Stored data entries

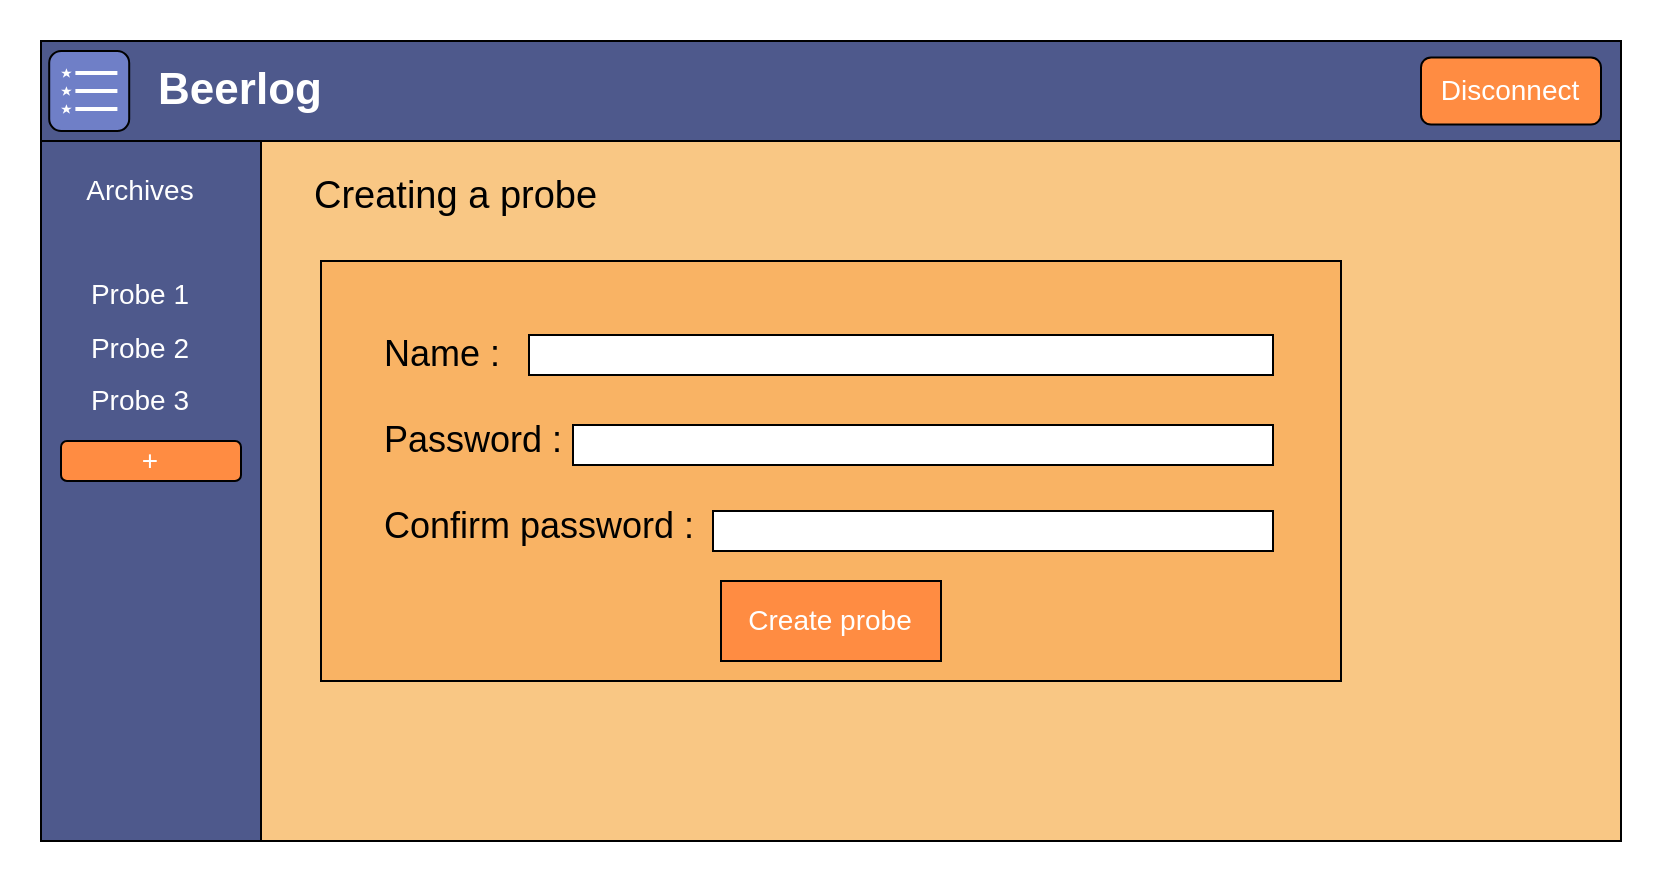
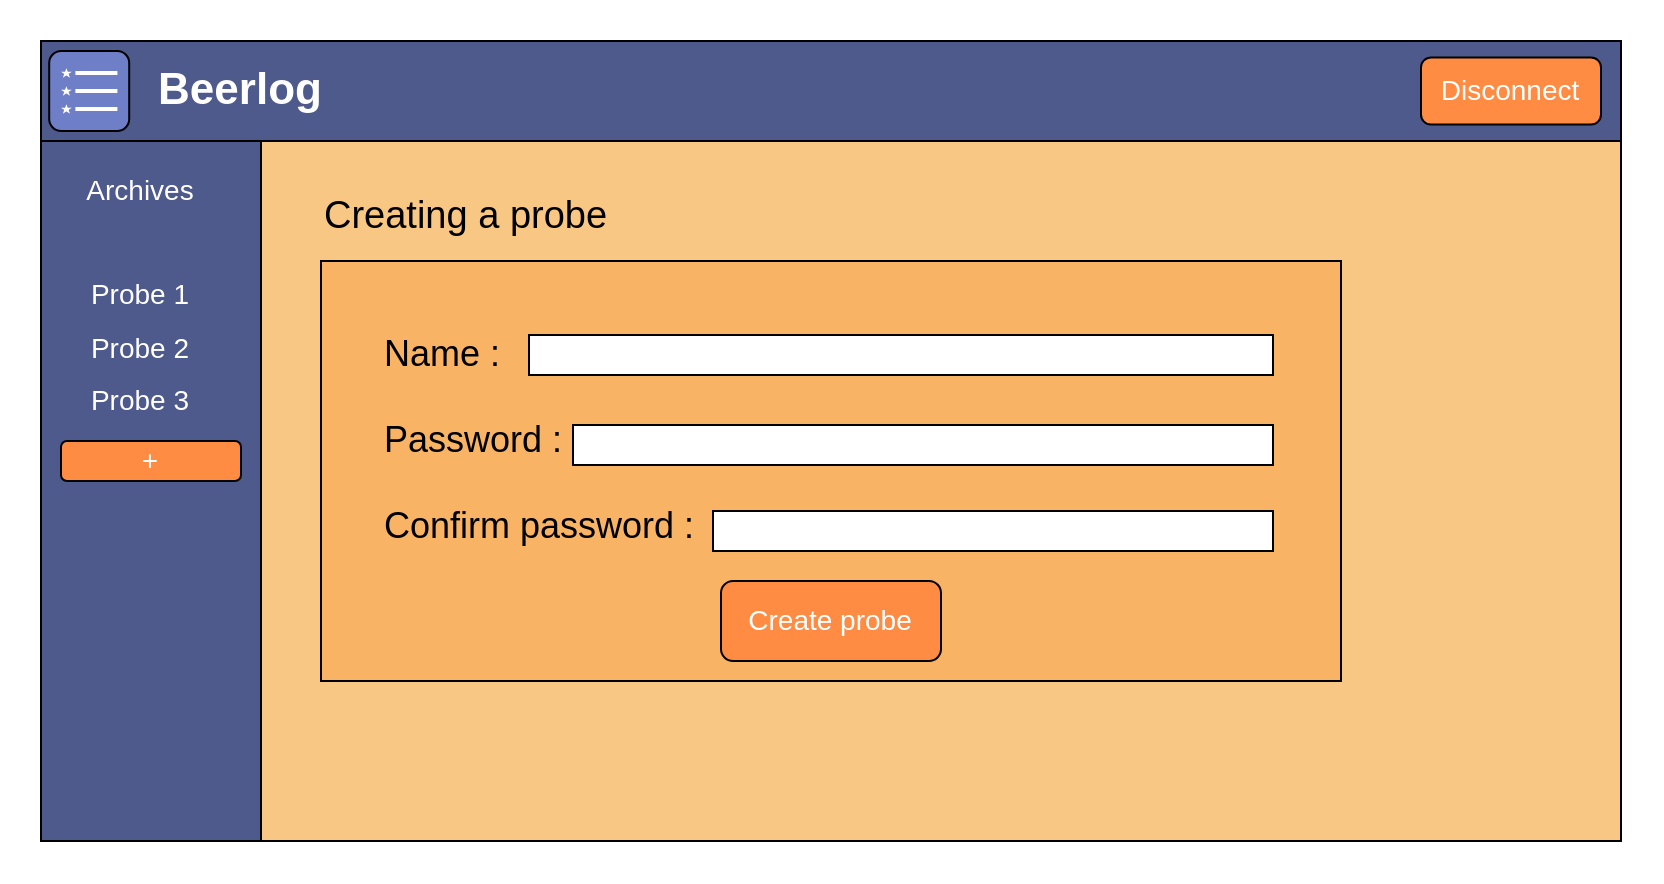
  <mxCell id="0" />
  <mxCell id="1" parent="0" />
  <mxCell id="2" value="" style="rounded=0;whiteSpace=wrap;html=1;fillColor=#F9C784;" parent="1" vertex="1"><mxGeometry x="20" y="20" width="790" height="400" as="geometry" /></mxCell>
  <mxCell id="3" value="" style="rounded=0;whiteSpace=wrap;html=1;fillColor=#F9B364;" parent="1" vertex="1"><mxGeometry x="160" y="130" width="510" height="210" as="geometry" /></mxCell>
  <mxCell id="4" value="Name :&lt;br style=&quot;font-size: 18px;&quot;&gt;&lt;br style=&quot;font-size: 18px;&quot;&gt;&lt;div style=&quot;font-size: 18px;&quot;&gt;&lt;span style=&quot;background-color: initial; font-size: 18px;&quot;&gt;Password :&amp;nbsp;&lt;/span&gt;&lt;/div&gt;&lt;div style=&quot;font-size: 18px;&quot;&gt;&lt;span style=&quot;background-color: initial; font-size: 18px;&quot;&gt;&lt;br&gt;&lt;/span&gt;&lt;/div&gt;&lt;div style=&quot;font-size: 18px;&quot;&gt;&lt;span style=&quot;background-color: initial; font-size: 18px;&quot;&gt;Confirm password :&lt;/span&gt;&lt;/div&gt;" style="text;html=1;strokeColor=none;fillColor=none;align=left;verticalAlign=top;whiteSpace=wrap;rounded=0;fontSize=18;" parent="1" vertex="1"><mxGeometry x="190" y="160" width="200" height="80" as="geometry" /></mxCell>
  <mxCell id="5" value="" style="rounded=0;whiteSpace=wrap;html=1;fontSize=18;fillColor=#FFFFFF;" parent="1" vertex="1"><mxGeometry x="264" y="167" width="372" height="20" as="geometry" /></mxCell>
  <mxCell id="6" value="" style="rounded=0;whiteSpace=wrap;html=1;fontSize=18;fillColor=#FFFFFF;" parent="1" vertex="1"><mxGeometry x="286" y="212" width="350" height="20" as="geometry" /></mxCell>
- <mxCell id="7" value="Create probe" style="whiteSpace=wrap;html=1;strokeColor=#000000;fontSize=14;fontColor=#FFFFFF;fillColor=#FF8C42;gradientColor=none;rounded=0;" parent="1" vertex="1"><mxGeometry x="360" y="290" width="110" height="40" as="geometry" /></mxCell>
+ <mxCell id="7" value="Create probe" style="rounded=1;whiteSpace=wrap;html=1;strokeColor=#000000;fontSize=14;fontColor=#FFFFFF;fillColor=#FF8C42;gradientColor=none;" parent="1" vertex="1"><mxGeometry x="360" y="290" width="110" height="40" as="geometry" /></mxCell>
  <mxCell id="8" value="" style="rounded=0;whiteSpace=wrap;html=1;fontSize=18;fillColor=#FFFFFF;" parent="1" vertex="1"><mxGeometry x="356" y="255" width="280" height="20" as="geometry" /></mxCell>
  <mxCell id="9" value="" style="rounded=0;whiteSpace=wrap;html=1;strokeColor=#000000;fontSize=22;fontColor=#FFFFFF;fillColor=#4e598c;gradientColor=none;" parent="1" vertex="1"><mxGeometry x="20" y="20" width="110" height="400" as="geometry" /></mxCell>
  <mxCell id="10" value="" style="rounded=0;whiteSpace=wrap;html=1;fillColor=#4E598C;" parent="1" vertex="1"><mxGeometry x="20" y="20" width="790" height="50" as="geometry" /></mxCell>
  <mxCell id="11" value="&lt;span style=&quot;font-size: 14px;&quot;&gt;Archives&lt;br&gt;&lt;br&gt;Probe 1&lt;br&gt;Probe 2&lt;br&gt;Probe 3&lt;br&gt;&lt;/span&gt;" style="text;html=1;strokeColor=none;fillColor=none;align=center;verticalAlign=middle;whiteSpace=wrap;rounded=0;fontSize=22;fontColor=#FFFFFF;" parent="1" vertex="1"><mxGeometry x="40" y="130" width="60" height="30" as="geometry" /></mxCell>
  <mxCell id="12" value="+" style="rounded=1;whiteSpace=wrap;html=1;strokeColor=#000000;fontSize=14;fontColor=#FFFFFF;fillColor=#FF8C42;gradientColor=none;" parent="1" vertex="1"><mxGeometry x="30" y="220" width="90" height="20" as="geometry" /></mxCell>
  <mxCell id="13" value="" style="rounded=1;whiteSpace=wrap;html=1;strokeColor=#000000;fillColor=#6F7FC7;" parent="1" vertex="1"><mxGeometry x="24.1" y="25" width="40" height="40" as="geometry" /></mxCell>
  <mxCell id="14" value="" style="html=1;verticalLabelPosition=bottom;align=center;labelBackgroundColor=#ffffff;verticalAlign=top;strokeWidth=2;strokeColor=#FFFFFF;shadow=0;dashed=0;shape=mxgraph.ios7.icons.most_viewed;pointerEvents=1" parent="1" vertex="1"><mxGeometry x="30" y="33.6" width="28.2" height="22.8" as="geometry" /></mxCell>
  <mxCell id="15" value="Disconnect" style="rounded=1;whiteSpace=wrap;html=1;strokeColor=#000000;fontSize=14;fontColor=#FFFFFF;fillColor=#FF8C42;gradientColor=none;" parent="1" vertex="1"><mxGeometry x="710" y="28.2" width="90" height="33.6" as="geometry" /></mxCell>
  <mxCell id="16" value="Beerlog" style="text;html=1;strokeColor=none;fillColor=none;align=center;verticalAlign=middle;whiteSpace=wrap;rounded=0;fontColor=#FFFFFF;fontSize=22;fontStyle=1" parent="1" vertex="1"><mxGeometry x="90" y="30" width="60" height="30" as="geometry" /></mxCell>
- <mxCell id="17" value="Creating a probe" style="text;html=1;strokeColor=none;fillColor=none;align=left;verticalAlign=top;whiteSpace=wrap;rounded=0;fontSize=19;" parent="1" vertex="1"><mxGeometry x="155" y="80" width="150" height="30" as="geometry" /></mxCell>
+ <mxCell id="17" value="Creating a probe" style="text;html=1;strokeColor=none;fillColor=none;align=left;verticalAlign=top;whiteSpace=wrap;rounded=0;fontSize=19;" parent="1" vertex="1"><mxGeometry x="160" y="90" width="150" height="30" as="geometry" /></mxCell>
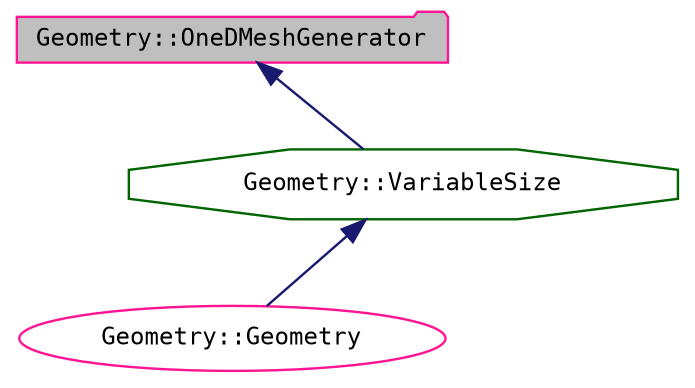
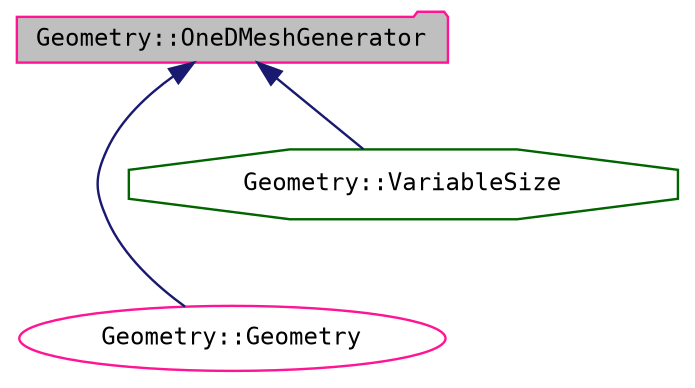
  digraph {
    fontname="DejaVu Sans Mono"
    node [color=deeppink fillcolor=white fontname="DejaVu Sans Mono" fontsize=10 style=filled]
    edge [color=midnightblue dir=back fontname="DejaVu Sans Mono" fontsize=10 labelfontname=Helvetica labelfontsize=10 style=solid]
    n1 [fillcolor=grey75 fontcolor=black height=0.2 label="Geometry::OneDMeshGenerator" shape=folder width=0.4]
    n2 [height=0.2 label="Geometry::Geometry" shape=ellipse width=0.4]
    n3 [color=darkgreen height=0.2 label="Geometry::VariableSize" shape=octagon width=0.4]
-   n3 -> n2
+   n1 -> n2
    n1 -> n3
  }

→ **PROBLEM REQUIREMENTS**
Count the lines of the data that contain the string "Sans", matching case exactly. Reply with the number alone.

→ **FINISHED TASK**
3